Retour en Champagne, pour une permanence du délégué du Défenseur des droits (DDD), compétent en cas de discriminations, mais aussi pour tous les litiges avec les administrations et, plus largement, les services publics. Le listing des rendez-vous évoque des « contraventions » : « J’imagine que c’est un problème de carte grise qui n’a pas été transférée… », tente-t-il. Bingo. « Vous êtes mon dernier espoir, parce que j’ai été con, mais alors vraiment très très con », s’autoflagelle Christian. « Je l’ai vendue sur internet », entame-t-il. « Bien sûr », répond le délégué.

— Il m’a payé en liquide.

— Bien sûr.

— Il m’a dit qu’il reviendrait le lendemain pour les papiers.

— Bien sûr.

— Et je n’ai plus eu de signe de vie.

On attend le « bien sûr », qui ne vient pas, mais toujours est-il que les contraventions s’accumulent : Christian en règle d’ailleurs certaines. Comme le délégué a quelques talents de divination, il continue tout seul : « Et puis, vous avez voulu porter plainte, et on n’a pas voulu la prendre. » Christian confirme, et ajoute que le dossier qu’il a patiemment monté en ligne (sur le site de l’ANTAI) a été déclaré irrecevable… faute de plainte. Son interlocuteur hausse les épaules : « Malheureusement, vous n’êtes pas le premier. On est trois sur le département, et on a bien dû avoir une trentaine de cas identiques. » « J’ai envie de vous dire de prier le Bon Dieu, et de toucher du bois », poursuit le même : « Peut-être qu’il s’est planté avec, ou qu’il l’a revendue… À part croiser la voiture par hasard et foutre une bombe dessous… Si j’avais la solution, je la ferais payer, et je serais riche. » C’est finalement le délégué du procureur, ancien policier, qui trouve la solution : un coup de fil au gradé du commissariat du coin. « Je préfère t’appeler avant, pour ne pas qu’il se fasse shooter une deuxième fois… », glisse-t-il à son correspondant. Dès le lendemain, Christian pourra déposer la plainte que jamais personne n’aurait dû refuser de prendre.

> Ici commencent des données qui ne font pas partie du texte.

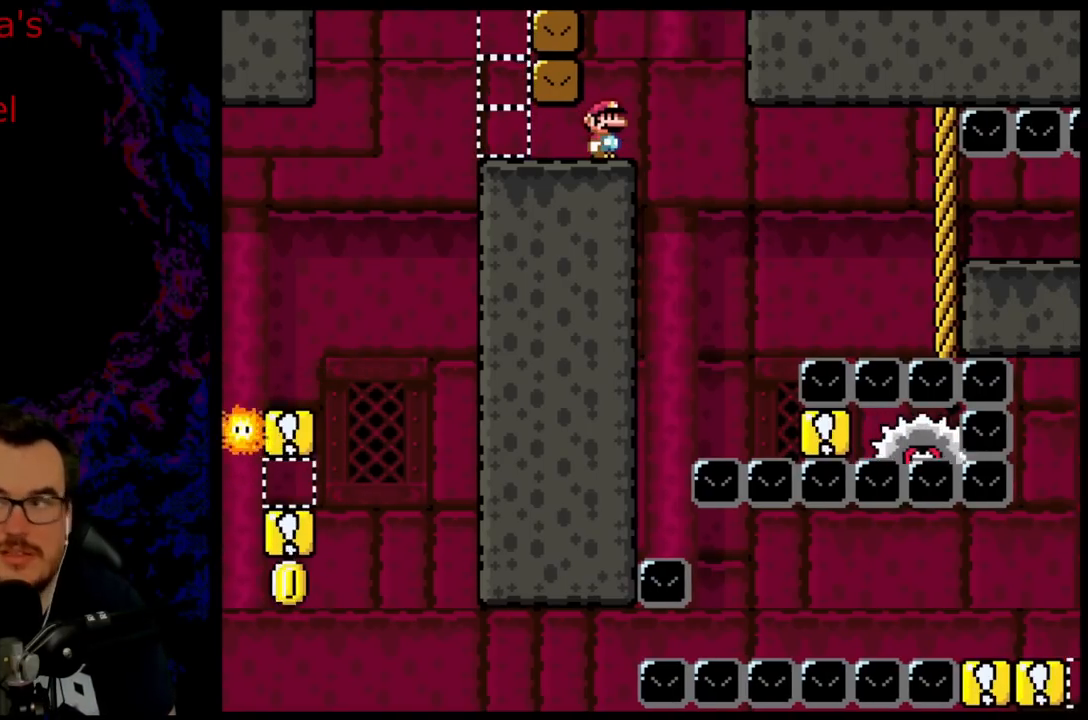
{"buttons": [], "events": []}
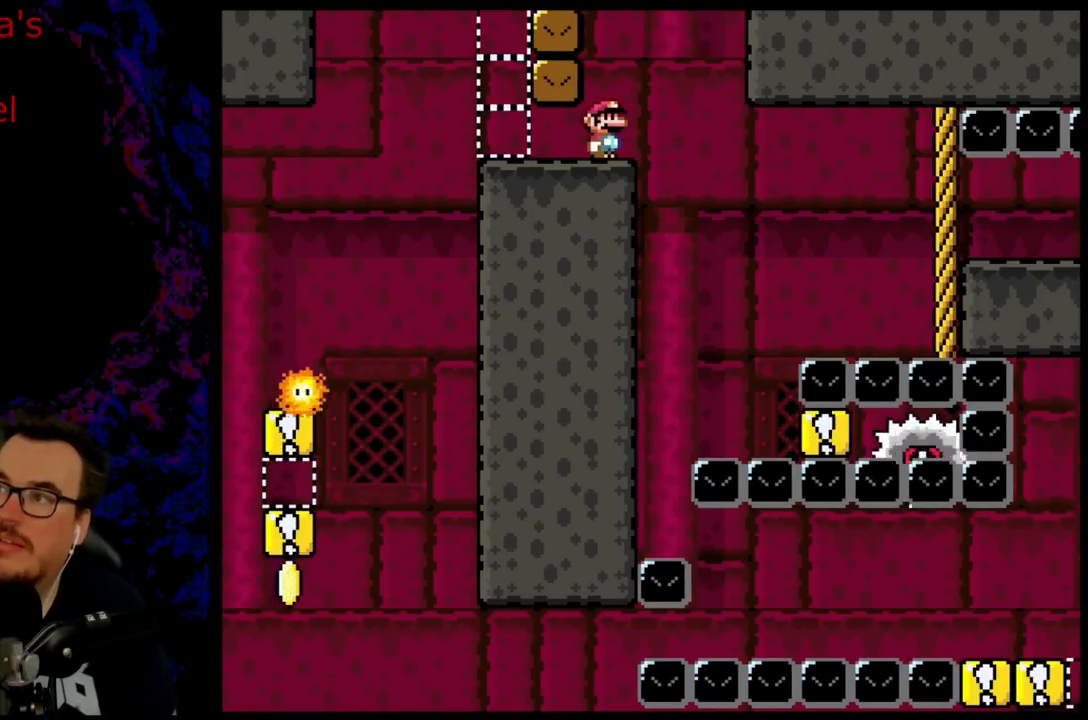
{"buttons": [], "events": []}
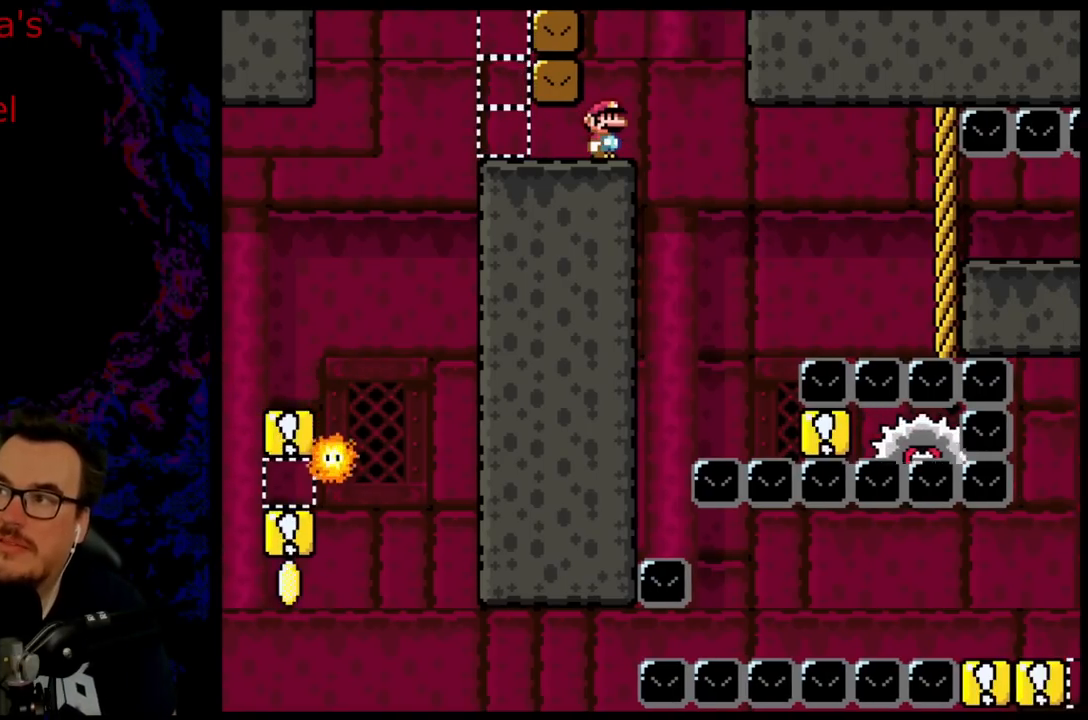
{"buttons": [], "events": []}
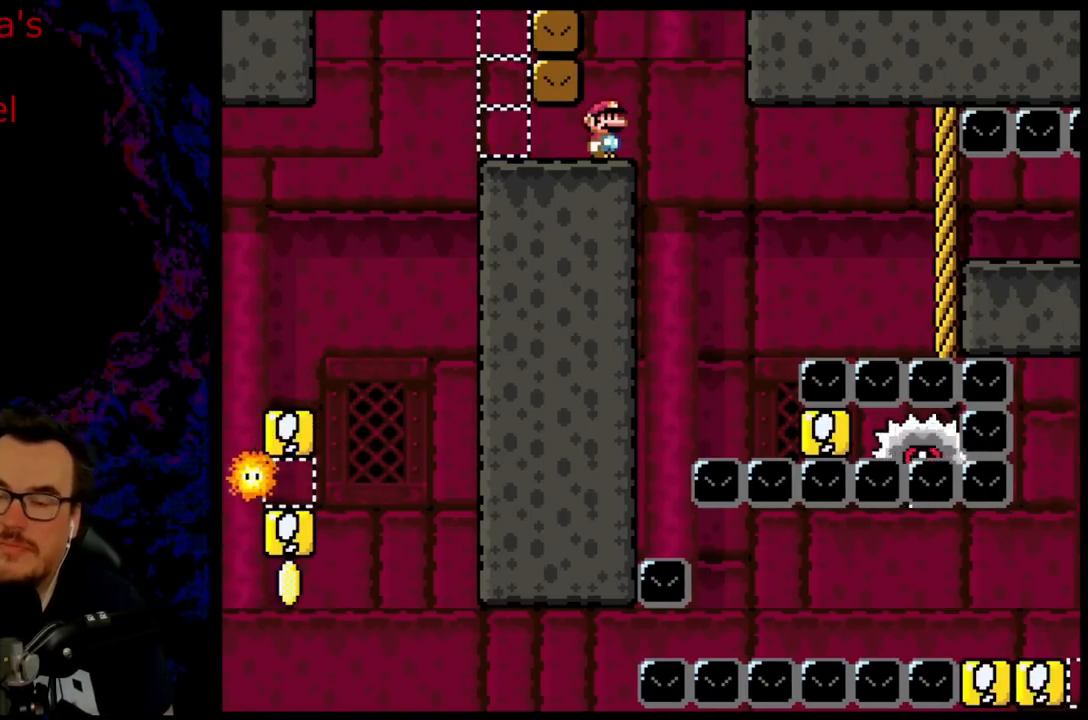
{"buttons": ["X"], "events": [[117, "X", "down"]]}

Arrive Louisa, qui commence à détailler sa procédure de divorce. « J’ai un problème », l’interrompt le DDD, « j’ai vu votre ex-époux ! » Il tourne les pages d’un cahier à grands carreaux, puis le referme : « C’est bon, il n’y a rien de confidentiel. » Louisa lui tend l’arrêt d’appel, et il se cogne la lecture à mi-voix de l’ensemble de la décision. Au bout de plusieurs minutes, enfin arrivé au dispositif, il ponctue : « Bon, ben c’est la copie conforme du premier jugement, quoi. » Le problème, c’est que, pendant de nombreux mois, l’ex-mari de Louisa n’a versé ni prestation compensatoire ni pension alimentaire pour leur progéniture. La caisse d’allocations familiales (CAF) a commencé à procéder au recouvrement, et donc au versement sur le compte de Louisa, mais c’est alors que son ex a entrepris de lui faire en direct des virements mensuels du même montant. Louisa a considéré que cela couvrait les mois de retard, ce que plusieurs interlocuteurs de la CAF lui ont d’ailleurs confirmé. Mais l’organisme y voit un trop-perçu, dont il exige le remboursement. Au fil des mois, l’entremêlement d’interventions humaines et d’opérations automatisées a achevé de transformer les comptes en sac de nœuds : « Et comme d’habitude, vous ne les avez eus que par téléphone ou internet, et il n’y a aucune trace de rien… » Une fois, Louisa a en fait réussi à échanger avec un être humain en chair et en os : une femme brune qui lui a promis de la rappeler sous quarante-huit heures. C’était il y a des semaines. « Je regarde ça, je les appelle et je vous tiens au courant. »

 

* Tous les prénoms et certains détails ont été modifiés.